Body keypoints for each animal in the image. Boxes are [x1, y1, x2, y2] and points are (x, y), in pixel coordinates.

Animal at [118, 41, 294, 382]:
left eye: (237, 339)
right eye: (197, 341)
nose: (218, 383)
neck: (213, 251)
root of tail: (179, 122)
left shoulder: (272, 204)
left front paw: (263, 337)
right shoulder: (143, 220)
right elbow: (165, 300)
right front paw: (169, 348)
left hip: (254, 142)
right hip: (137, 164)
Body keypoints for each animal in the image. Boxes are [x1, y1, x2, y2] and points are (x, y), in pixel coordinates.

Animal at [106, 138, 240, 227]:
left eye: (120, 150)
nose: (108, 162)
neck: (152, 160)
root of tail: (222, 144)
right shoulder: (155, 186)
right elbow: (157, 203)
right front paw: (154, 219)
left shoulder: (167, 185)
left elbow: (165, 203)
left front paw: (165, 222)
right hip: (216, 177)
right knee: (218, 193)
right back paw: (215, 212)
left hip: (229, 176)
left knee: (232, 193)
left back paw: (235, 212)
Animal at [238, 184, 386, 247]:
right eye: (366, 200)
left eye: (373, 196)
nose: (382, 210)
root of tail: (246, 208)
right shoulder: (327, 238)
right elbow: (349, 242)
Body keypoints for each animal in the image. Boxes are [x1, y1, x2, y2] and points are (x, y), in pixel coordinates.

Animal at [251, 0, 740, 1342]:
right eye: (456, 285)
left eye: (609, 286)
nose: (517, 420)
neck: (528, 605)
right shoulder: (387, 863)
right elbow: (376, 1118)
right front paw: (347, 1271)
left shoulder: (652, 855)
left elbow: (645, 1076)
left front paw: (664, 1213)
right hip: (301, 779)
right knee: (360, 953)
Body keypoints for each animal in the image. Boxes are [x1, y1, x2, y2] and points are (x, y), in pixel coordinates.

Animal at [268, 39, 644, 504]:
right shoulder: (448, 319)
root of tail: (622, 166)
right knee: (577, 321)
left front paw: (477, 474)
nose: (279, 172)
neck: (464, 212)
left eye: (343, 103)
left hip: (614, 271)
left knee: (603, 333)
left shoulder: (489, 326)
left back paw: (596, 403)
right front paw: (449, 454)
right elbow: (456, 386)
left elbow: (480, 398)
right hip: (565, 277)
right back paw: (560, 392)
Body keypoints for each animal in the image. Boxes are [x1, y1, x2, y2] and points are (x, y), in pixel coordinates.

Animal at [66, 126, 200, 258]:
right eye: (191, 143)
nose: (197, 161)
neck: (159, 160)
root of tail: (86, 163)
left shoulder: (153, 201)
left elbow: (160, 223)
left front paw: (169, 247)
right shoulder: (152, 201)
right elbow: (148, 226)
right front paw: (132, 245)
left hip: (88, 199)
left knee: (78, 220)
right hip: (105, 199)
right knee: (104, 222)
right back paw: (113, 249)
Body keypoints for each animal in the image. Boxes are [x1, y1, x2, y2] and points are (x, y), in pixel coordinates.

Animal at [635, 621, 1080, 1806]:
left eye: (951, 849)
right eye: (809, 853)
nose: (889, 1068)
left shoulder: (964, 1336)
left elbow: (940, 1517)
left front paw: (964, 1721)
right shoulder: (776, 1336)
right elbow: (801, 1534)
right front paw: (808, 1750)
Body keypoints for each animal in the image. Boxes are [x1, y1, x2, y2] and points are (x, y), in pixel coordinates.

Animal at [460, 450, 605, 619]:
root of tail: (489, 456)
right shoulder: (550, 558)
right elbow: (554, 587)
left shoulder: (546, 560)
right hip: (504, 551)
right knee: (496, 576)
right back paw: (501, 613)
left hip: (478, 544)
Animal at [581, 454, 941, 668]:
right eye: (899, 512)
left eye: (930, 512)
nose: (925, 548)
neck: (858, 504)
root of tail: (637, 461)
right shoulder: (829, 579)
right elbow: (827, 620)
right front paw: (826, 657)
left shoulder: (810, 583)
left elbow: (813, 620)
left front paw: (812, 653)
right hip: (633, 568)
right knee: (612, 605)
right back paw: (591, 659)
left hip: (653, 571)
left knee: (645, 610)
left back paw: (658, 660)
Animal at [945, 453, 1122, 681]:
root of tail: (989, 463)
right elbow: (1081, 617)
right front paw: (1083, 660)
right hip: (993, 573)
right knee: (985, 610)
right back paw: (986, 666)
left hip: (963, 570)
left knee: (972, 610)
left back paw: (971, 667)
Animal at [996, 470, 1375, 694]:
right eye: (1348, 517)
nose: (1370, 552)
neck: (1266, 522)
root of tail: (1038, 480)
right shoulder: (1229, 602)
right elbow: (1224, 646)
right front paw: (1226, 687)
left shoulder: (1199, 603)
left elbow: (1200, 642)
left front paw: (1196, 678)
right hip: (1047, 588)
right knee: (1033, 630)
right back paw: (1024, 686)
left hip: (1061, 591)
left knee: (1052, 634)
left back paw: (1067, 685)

*WORK REQUEST*. Each record must be output exactly, with none omitted.

*TASK ANSWER*.
Body keypoints for each animal in the image. Boxes are [x1, y1, x2, y2] and points are (x, y), in pixel coordinates.

Animal at [118, 41, 294, 382]:
left eye: (237, 339)
right eye: (197, 341)
nose: (218, 383)
neck: (213, 251)
root of tail: (179, 122)
left shoulder: (272, 204)
left front paw: (263, 337)
right shoulder: (143, 220)
right elbow: (165, 300)
right front paw: (169, 348)
left hip: (254, 142)
right hip: (137, 164)
Body keypoints for each animal in the image. Boxes are [x1, y1, x2, y2] and points are (x, y), in pixel coordinates.

Animal at [106, 138, 240, 227]:
left eye: (120, 150)
nose: (108, 162)
neck: (152, 160)
root of tail: (222, 144)
right shoulder: (155, 186)
right elbow: (157, 203)
right front paw: (154, 219)
left shoulder: (167, 185)
left elbow: (165, 203)
left front paw: (165, 222)
right hip: (216, 177)
right knee: (218, 193)
right back paw: (215, 212)
left hip: (229, 176)
left knee: (232, 193)
left back paw: (235, 212)
Animal at [238, 184, 386, 247]:
right eye: (366, 200)
left eye: (373, 196)
nose: (382, 210)
root of tail: (246, 208)
right shoulder: (327, 238)
right elbow: (349, 242)
Body keypoints for each animal in the image. Boxes are [x1, y1, x2, y2] and points are (x, y), in pixel coordinates.

Animal at [251, 0, 740, 1342]:
right eye: (456, 285)
left eye: (609, 286)
nose: (517, 420)
neck: (528, 605)
right shoulder: (387, 863)
right elbow: (376, 1118)
right front paw: (347, 1271)
left shoulder: (652, 855)
left elbow: (645, 1076)
left front paw: (664, 1213)
right hip: (301, 779)
right knee: (360, 953)
Body keypoints for each animal in the image. Boxes are [x1, y1, x2, y2] and points are (x, y), in pixel coordinates.

Animal at [268, 39, 644, 504]:
right shoulder: (448, 319)
root of tail: (622, 166)
right knee: (577, 321)
left front paw: (477, 474)
nose: (279, 172)
neck: (464, 212)
left eye: (343, 103)
left hip: (614, 271)
left knee: (603, 333)
left shoulder: (489, 326)
left back paw: (596, 403)
right front paw: (449, 454)
right elbow: (456, 386)
left elbow: (480, 398)
right hip: (565, 277)
right back paw: (560, 392)
Body keypoints for each animal in the image. Boxes are [x1, y1, x2, y2] and points are (x, y), in pixel coordinates.

Animal at [66, 126, 200, 258]:
right eye: (191, 143)
nose: (197, 161)
neck: (159, 160)
root of tail: (86, 163)
left shoulder: (153, 201)
left elbow: (160, 223)
left front paw: (169, 247)
right shoulder: (152, 201)
right elbow: (148, 226)
right front paw: (132, 245)
left hip: (88, 199)
left knee: (78, 220)
right hip: (105, 199)
right knee: (104, 222)
right back paw: (113, 249)
Body keypoints for each animal in the image. Boxes are [x1, y1, x2, y2] and points are (x, y), in pixel coordinates.

Animal at [635, 621, 1080, 1806]:
left eye: (951, 849)
right eye: (809, 853)
nose: (889, 1068)
left shoulder: (964, 1336)
left elbow: (940, 1517)
left front paw: (964, 1721)
right shoulder: (776, 1336)
right elbow: (801, 1534)
right front paw: (808, 1750)
Body keypoints for each animal in the image. Boxes are [x1, y1, x2, y2] and points are (x, y), in pixel coordinates.

Animal at [460, 450, 605, 619]:
root of tail: (489, 456)
right shoulder: (550, 558)
right elbow: (554, 587)
left shoulder: (546, 560)
right hip: (504, 551)
right knee: (496, 576)
right back paw: (501, 613)
left hip: (478, 544)
Animal at [581, 454, 941, 668]:
right eye: (899, 512)
left eye: (930, 512)
nose: (925, 548)
neck: (858, 504)
root of tail: (637, 461)
right shoulder: (829, 579)
right elbow: (827, 620)
right front paw: (826, 657)
left shoulder: (810, 583)
left elbow: (813, 620)
left front paw: (812, 653)
right hip: (633, 568)
right knee: (612, 605)
right back paw: (591, 659)
left hip: (653, 571)
left knee: (645, 610)
left back paw: (658, 660)
Animal at [945, 453, 1122, 681]:
root of tail: (989, 463)
right elbow: (1081, 617)
right front paw: (1083, 660)
right hip: (993, 573)
right knee: (985, 610)
right back paw: (986, 666)
left hip: (963, 570)
left knee: (972, 610)
left back paw: (971, 667)
Animal at [996, 470, 1375, 694]:
right eye: (1348, 517)
nose: (1370, 552)
neck: (1266, 522)
root of tail: (1038, 480)
right shoulder: (1229, 602)
right elbow: (1224, 646)
right front paw: (1226, 687)
left shoulder: (1199, 603)
left elbow: (1200, 642)
left front paw: (1196, 678)
right hip: (1047, 588)
right knee: (1033, 630)
right back paw: (1024, 686)
left hip: (1061, 591)
left knee: (1052, 634)
left back paw: (1067, 685)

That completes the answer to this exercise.